Malaysia's Purchasing Managers' Index (PMI) rose to 53.9 in April, from 49.9 in March, the strongest expansion recorded since the survey began in July 2012, according to IHS Markit.
In a statement today, it said the rise in the composite single-figure indicator of manufacturing performance indicated a solid improvement in the health of the manufacturing sector.
“April data suggested that output grew for the first time in nine months. The pace of growth was the strongest recorded since June 2020. Firms commonly attributed the renewed growth to improved market demand leading to increased orders.
“New order volumes also returned to expansion territory in April, the first rise since September 2018. The pace of the increase was solid, and the quickest in exactly seven years, as manufacturers noted stronger client confidence, notably for new products. Furthermore, new export sales increased for the first time since November 2019, as demand in key markets across Asia and the US recovered,” it said.
At the same time, IHS Markit said, there was a renewed fall in employment at Malaysian manufacturing firms in April.
“Though only marginal, staffing levels have now fallen in 12 of the last 13 months, with manufacturers noting a lack of foreign work permits being issued due to Covid-19 restrictions. As new orders returned to growth, firms commented that pressure had continued to build on capacity, as the amount of outstanding business increased for the second successive month,” it said.
Meanwhile, input costs increased for the eleventh consecutive month in April, reflecting higher prices of raw materials and logistics, said IHS Markit.
“The rate of input price inflation accelerated to the fastest in just over four years, and was rapid overall. Manufacturers partially passed these higher costs to clients through higher output charges, which rose at a marked pace and extended the current sequence of inflation to 11 months.

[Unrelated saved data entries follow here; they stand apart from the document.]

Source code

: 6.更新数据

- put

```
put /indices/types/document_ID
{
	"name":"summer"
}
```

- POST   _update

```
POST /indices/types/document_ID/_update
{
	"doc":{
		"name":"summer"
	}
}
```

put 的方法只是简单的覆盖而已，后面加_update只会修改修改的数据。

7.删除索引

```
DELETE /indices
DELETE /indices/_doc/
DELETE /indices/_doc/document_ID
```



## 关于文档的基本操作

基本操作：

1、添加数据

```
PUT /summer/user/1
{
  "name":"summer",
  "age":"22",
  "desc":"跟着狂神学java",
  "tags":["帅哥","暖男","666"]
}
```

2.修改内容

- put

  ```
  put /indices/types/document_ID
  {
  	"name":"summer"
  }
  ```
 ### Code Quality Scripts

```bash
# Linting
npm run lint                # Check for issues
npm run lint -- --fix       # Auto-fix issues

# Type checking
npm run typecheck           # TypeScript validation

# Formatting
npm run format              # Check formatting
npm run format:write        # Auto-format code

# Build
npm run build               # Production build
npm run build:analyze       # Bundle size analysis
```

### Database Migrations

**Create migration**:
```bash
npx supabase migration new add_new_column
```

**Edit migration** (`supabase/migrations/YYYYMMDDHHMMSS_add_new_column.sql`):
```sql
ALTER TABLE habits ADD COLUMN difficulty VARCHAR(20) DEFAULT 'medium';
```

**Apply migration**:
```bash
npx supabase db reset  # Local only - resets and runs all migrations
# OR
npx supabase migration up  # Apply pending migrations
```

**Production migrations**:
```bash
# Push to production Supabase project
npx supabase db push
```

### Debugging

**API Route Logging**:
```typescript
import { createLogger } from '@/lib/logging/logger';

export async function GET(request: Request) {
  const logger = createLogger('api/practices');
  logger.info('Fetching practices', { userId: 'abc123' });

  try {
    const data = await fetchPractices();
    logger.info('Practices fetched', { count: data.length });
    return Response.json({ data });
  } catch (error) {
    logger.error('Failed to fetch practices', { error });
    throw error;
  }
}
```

“Lengthening average lead times often meant businesses had difficulties sourcing inputs for production. As a result, firms purchased larger quantities to protect themselves from disruption, whilst also holding increased stocks of raw materials. Moreover, post-production inventories broadly stabilised. Firms that saw inventories decrease noted the use of stockpiles to fulfil orders, though this was partially offset by increased production,” it said.
Looking ahead, Malaysian manufacturers were increasingly optimistic regarding the year ahead outlook for output.
“Expectations reached the highest level since August 2019, underpinned by hopes that a successful vaccination programme would induce a broader economic recovery,” noted IHS Markit.